> _WORK INSTRUCTIONS_: Return all the data below as it stands, minus the pictures.

> _SOURCE DATA_:

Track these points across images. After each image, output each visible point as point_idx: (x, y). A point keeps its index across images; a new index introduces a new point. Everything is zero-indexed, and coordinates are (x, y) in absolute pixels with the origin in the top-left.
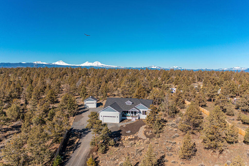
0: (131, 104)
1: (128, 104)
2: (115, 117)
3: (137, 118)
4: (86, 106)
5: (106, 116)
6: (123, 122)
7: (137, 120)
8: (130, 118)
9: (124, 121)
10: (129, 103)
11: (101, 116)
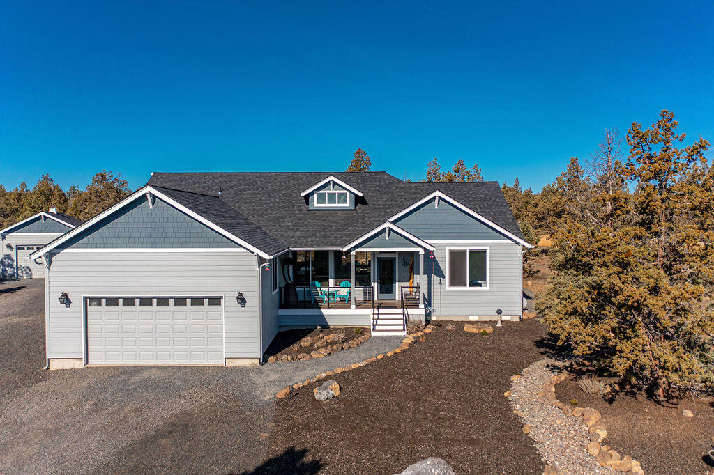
0: (348, 205)
1: (327, 205)
2: (215, 301)
3: (411, 312)
4: (11, 266)
5: (112, 301)
6: (295, 348)
7: (418, 326)
8: (353, 311)
9: (306, 342)
10: (332, 198)
11: (66, 299)
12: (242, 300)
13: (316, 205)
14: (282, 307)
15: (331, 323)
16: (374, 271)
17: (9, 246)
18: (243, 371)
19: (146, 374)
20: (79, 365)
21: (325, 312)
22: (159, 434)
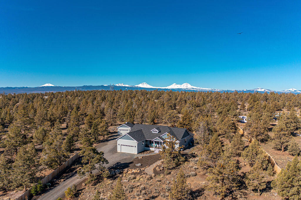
2: (133, 146)
4: (119, 133)
5: (123, 145)
8: (153, 149)
9: (145, 152)
10: (155, 131)
11: (119, 145)
12: (135, 147)
13: (153, 132)
14: (145, 147)
15: (151, 150)
16: (160, 143)
17: (119, 130)
18: (135, 154)
19: (126, 154)
20: (120, 152)
21: (150, 148)
22: (124, 159)
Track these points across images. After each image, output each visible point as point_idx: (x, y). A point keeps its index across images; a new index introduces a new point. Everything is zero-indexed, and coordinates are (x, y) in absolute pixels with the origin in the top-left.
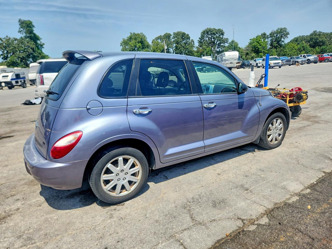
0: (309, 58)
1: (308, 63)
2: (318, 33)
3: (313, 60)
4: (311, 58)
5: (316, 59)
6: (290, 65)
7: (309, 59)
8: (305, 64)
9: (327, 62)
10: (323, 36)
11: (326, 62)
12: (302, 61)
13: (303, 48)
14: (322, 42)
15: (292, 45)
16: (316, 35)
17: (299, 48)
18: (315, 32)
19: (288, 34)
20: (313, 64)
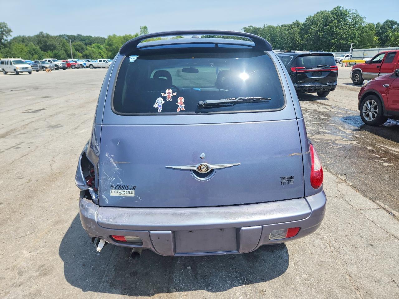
0: (56, 63)
1: (56, 69)
2: (45, 35)
3: (61, 65)
4: (58, 64)
5: (64, 65)
6: (37, 71)
7: (56, 65)
8: (53, 70)
9: (75, 68)
10: (52, 39)
11: (73, 69)
12: (50, 67)
13: (34, 51)
14: (53, 46)
15: (19, 46)
16: (43, 37)
17: (29, 51)
18: (41, 33)
19: (10, 31)
20: (62, 71)
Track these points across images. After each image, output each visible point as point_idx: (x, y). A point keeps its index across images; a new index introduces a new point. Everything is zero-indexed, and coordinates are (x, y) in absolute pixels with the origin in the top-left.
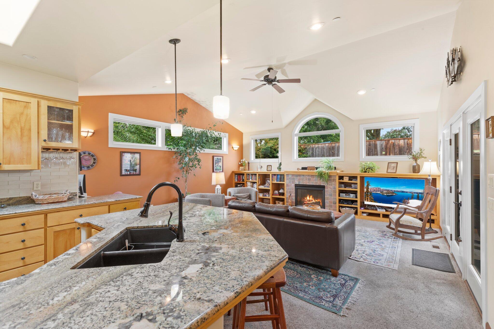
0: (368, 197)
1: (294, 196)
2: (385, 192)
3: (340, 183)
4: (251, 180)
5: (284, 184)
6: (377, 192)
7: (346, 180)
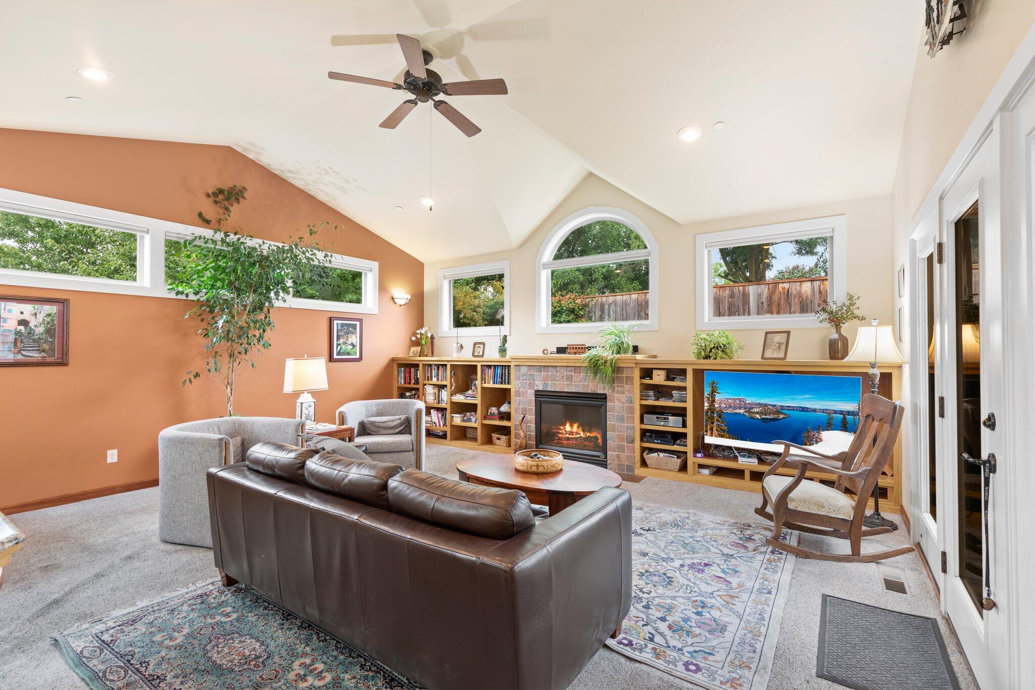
0: (713, 423)
1: (534, 422)
2: (758, 410)
3: (646, 388)
4: (435, 379)
5: (510, 390)
6: (738, 411)
7: (659, 378)
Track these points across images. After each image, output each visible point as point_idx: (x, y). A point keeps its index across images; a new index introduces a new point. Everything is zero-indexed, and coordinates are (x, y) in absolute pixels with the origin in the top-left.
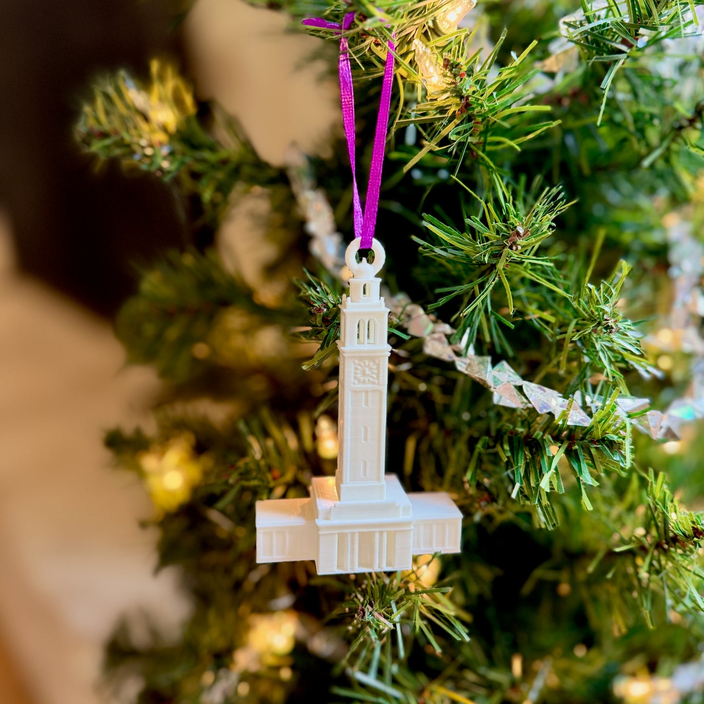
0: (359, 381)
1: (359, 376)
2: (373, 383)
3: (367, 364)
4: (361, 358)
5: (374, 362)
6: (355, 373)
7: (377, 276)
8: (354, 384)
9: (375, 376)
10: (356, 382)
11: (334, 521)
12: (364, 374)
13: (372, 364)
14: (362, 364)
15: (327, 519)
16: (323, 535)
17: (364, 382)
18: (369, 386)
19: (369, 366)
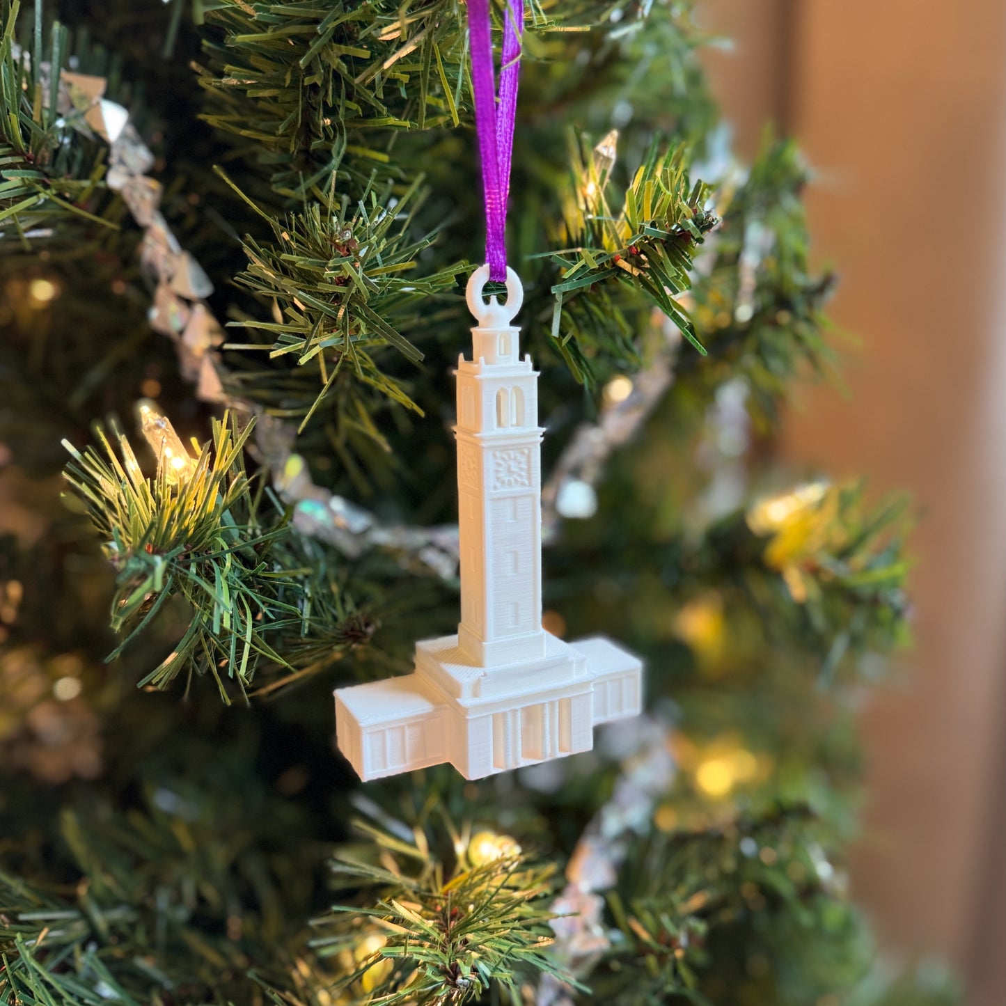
0: (503, 483)
1: (501, 475)
2: (523, 484)
3: (512, 456)
4: (504, 448)
5: (523, 453)
6: (497, 471)
7: (514, 322)
8: (495, 488)
9: (523, 473)
10: (498, 485)
11: (485, 698)
12: (510, 472)
13: (518, 456)
14: (506, 457)
15: (475, 695)
16: (472, 720)
17: (510, 484)
18: (517, 489)
19: (515, 459)
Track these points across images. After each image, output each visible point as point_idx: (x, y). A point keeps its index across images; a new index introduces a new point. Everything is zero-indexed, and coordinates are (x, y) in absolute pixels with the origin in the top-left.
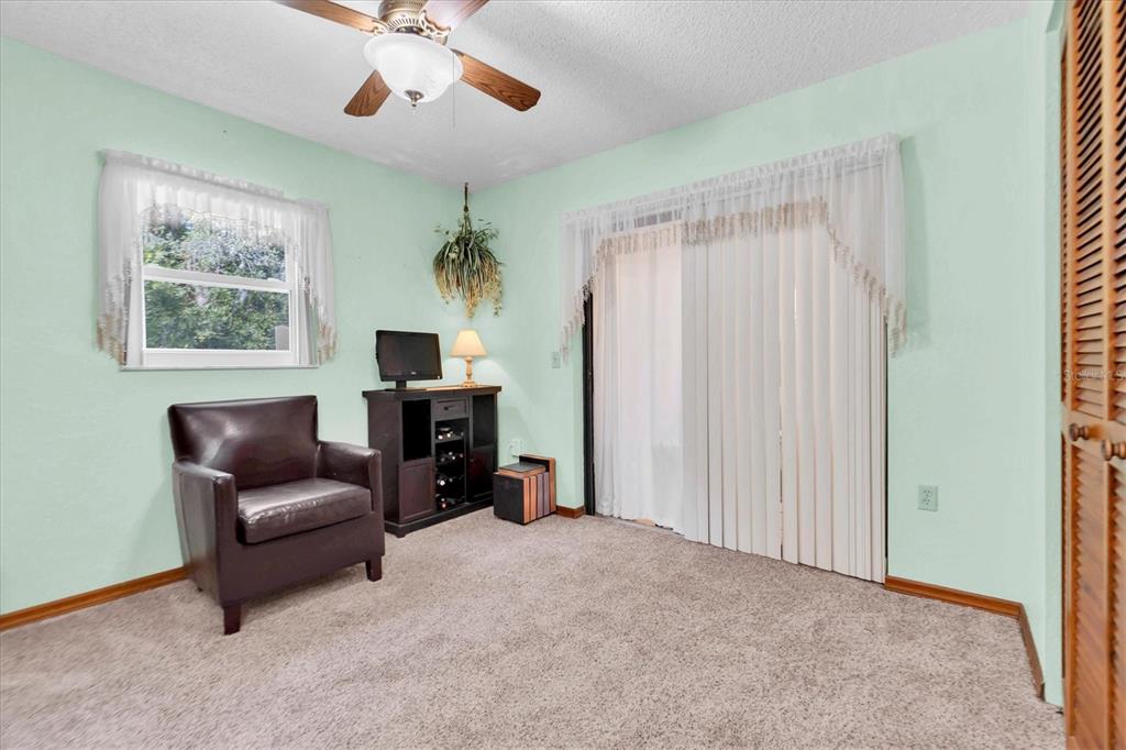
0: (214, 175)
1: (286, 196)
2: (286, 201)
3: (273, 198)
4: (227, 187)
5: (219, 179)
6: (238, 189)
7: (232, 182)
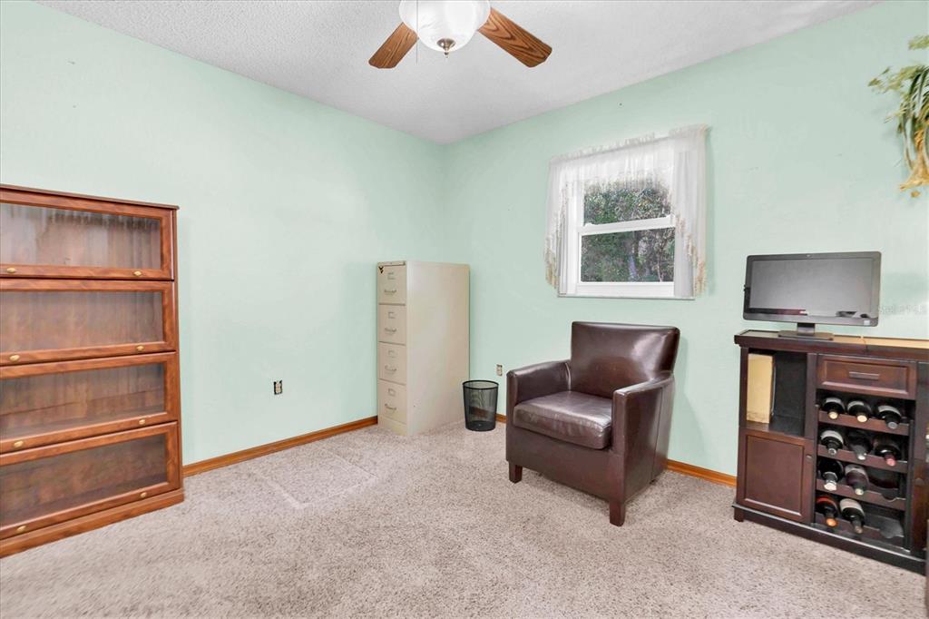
0: (601, 146)
1: (657, 137)
2: (657, 141)
3: (647, 143)
4: (626, 147)
5: (606, 147)
6: (619, 149)
7: (614, 146)
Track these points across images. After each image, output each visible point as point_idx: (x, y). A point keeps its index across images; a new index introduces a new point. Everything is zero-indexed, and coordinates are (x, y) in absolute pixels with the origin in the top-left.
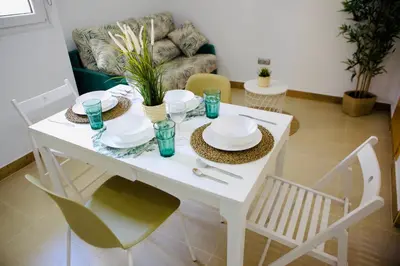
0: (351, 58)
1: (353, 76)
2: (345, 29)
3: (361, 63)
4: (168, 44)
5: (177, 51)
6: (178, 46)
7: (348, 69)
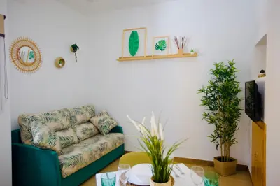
0: (213, 134)
1: (217, 146)
2: (206, 115)
3: (221, 137)
4: (90, 126)
5: (96, 130)
6: (96, 127)
7: (213, 141)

> _REPLY TO THE TASK_:
Track these points across images. After each image, output each visible point as point_idx: (x, y). A point keeps its index across images; a new index introduces a new point. Everything is zero-indexed, and coordinates are (x, y) in absolute pixels with the origin in the top-left.
0: (131, 104)
1: (128, 104)
2: (115, 117)
3: (137, 118)
4: (86, 106)
5: (106, 116)
6: (123, 122)
7: (137, 120)
8: (130, 118)
9: (124, 121)
10: (129, 103)
11: (101, 116)
0: (348, 205)
1: (327, 205)
2: (215, 301)
3: (411, 312)
4: (11, 266)
5: (112, 301)
6: (295, 348)
7: (418, 326)
8: (353, 311)
9: (306, 342)
10: (332, 198)
11: (66, 299)
12: (242, 300)
13: (316, 205)
14: (282, 307)
15: (331, 323)
16: (374, 271)
17: (9, 246)
18: (243, 371)
19: (146, 374)
20: (79, 365)
21: (325, 312)
22: (159, 434)
2: (133, 146)
4: (119, 133)
5: (123, 145)
8: (153, 149)
9: (145, 152)
10: (155, 131)
11: (119, 145)
12: (135, 147)
13: (153, 132)
14: (145, 147)
15: (151, 150)
16: (160, 143)
17: (119, 130)
18: (135, 154)
19: (126, 154)
20: (120, 152)
21: (150, 148)
22: (124, 159)
Track these points across images. After each image, output each visible point as point_idx: (x, y). A point keeps its index across images; a new index introduces a new point. Everything is zero-indexed, and coordinates are (x, y) in absolute pixels with the origin in the top-left.
0: (309, 58)
1: (308, 63)
2: (318, 33)
3: (313, 60)
4: (311, 58)
5: (316, 59)
6: (290, 65)
7: (309, 59)
8: (305, 64)
9: (327, 62)
10: (323, 36)
11: (326, 62)
12: (302, 61)
13: (303, 48)
14: (322, 42)
15: (292, 45)
16: (316, 35)
17: (299, 48)
18: (315, 32)
19: (288, 34)
20: (313, 64)
0: (56, 63)
1: (56, 69)
2: (45, 35)
3: (61, 65)
4: (58, 64)
5: (64, 65)
6: (37, 71)
7: (56, 65)
8: (53, 70)
9: (75, 68)
10: (52, 39)
11: (73, 69)
12: (50, 67)
13: (34, 51)
14: (53, 46)
15: (19, 46)
16: (43, 37)
17: (29, 51)
18: (41, 33)
19: (10, 31)
20: (62, 71)
Track these points across images. After each image, output each visible point as point_idx: (x, y). A point keeps its index across images; a new index introduces a new point. Everything is zero-indexed, and coordinates are (x, y) in absolute pixels with the origin in the top-left.
0: (368, 197)
1: (294, 196)
2: (385, 192)
3: (340, 183)
4: (251, 180)
5: (284, 184)
6: (377, 192)
7: (346, 180)
0: (713, 423)
1: (534, 422)
2: (758, 410)
3: (646, 388)
4: (435, 379)
5: (510, 390)
6: (738, 411)
7: (659, 378)
Track these points across images. After each image, output each visible point as point_idx: (x, y). A point keeps its index across images; a new index introduces a new point. Everything is zero-indexed, and coordinates are (x, y) in absolute pixels with the origin in the top-left.
0: (359, 381)
1: (359, 376)
2: (373, 383)
3: (367, 364)
4: (361, 358)
5: (374, 362)
6: (355, 373)
7: (377, 276)
8: (354, 384)
9: (375, 376)
10: (356, 382)
11: (334, 521)
12: (364, 374)
13: (372, 364)
14: (362, 364)
15: (327, 519)
16: (323, 535)
17: (364, 382)
18: (369, 386)
19: (369, 366)
0: (503, 483)
1: (501, 475)
2: (523, 484)
3: (512, 456)
4: (504, 448)
5: (523, 453)
6: (497, 471)
7: (514, 322)
8: (495, 488)
9: (523, 473)
10: (498, 485)
11: (485, 698)
12: (510, 472)
13: (518, 456)
14: (506, 457)
15: (475, 695)
16: (472, 720)
17: (510, 484)
18: (517, 489)
19: (515, 459)
Track these points across images. After each image, output each visible point as point_idx: (x, y). A point keeps its index across images; a new index introduces a new point. Everything is zero-indexed, and coordinates are (x, y) in absolute pixels with the origin in the top-left.
0: (214, 175)
1: (286, 196)
2: (286, 201)
3: (273, 198)
4: (227, 187)
5: (219, 179)
6: (238, 189)
7: (232, 182)
0: (601, 146)
1: (657, 137)
2: (657, 141)
3: (647, 143)
4: (626, 147)
5: (606, 147)
6: (619, 149)
7: (614, 146)
Track these points across images. After each image, output each visible point as point_idx: (x, y). A point keeps its index across images; a new index introduces a new point. Everything is zero-indexed, and coordinates are (x, y) in absolute pixels with the origin in the top-left.
0: (351, 58)
1: (353, 76)
2: (345, 29)
3: (361, 63)
4: (168, 44)
5: (177, 51)
6: (178, 46)
7: (348, 69)
0: (213, 134)
1: (217, 146)
2: (206, 115)
3: (221, 137)
4: (90, 126)
5: (96, 130)
6: (96, 127)
7: (213, 141)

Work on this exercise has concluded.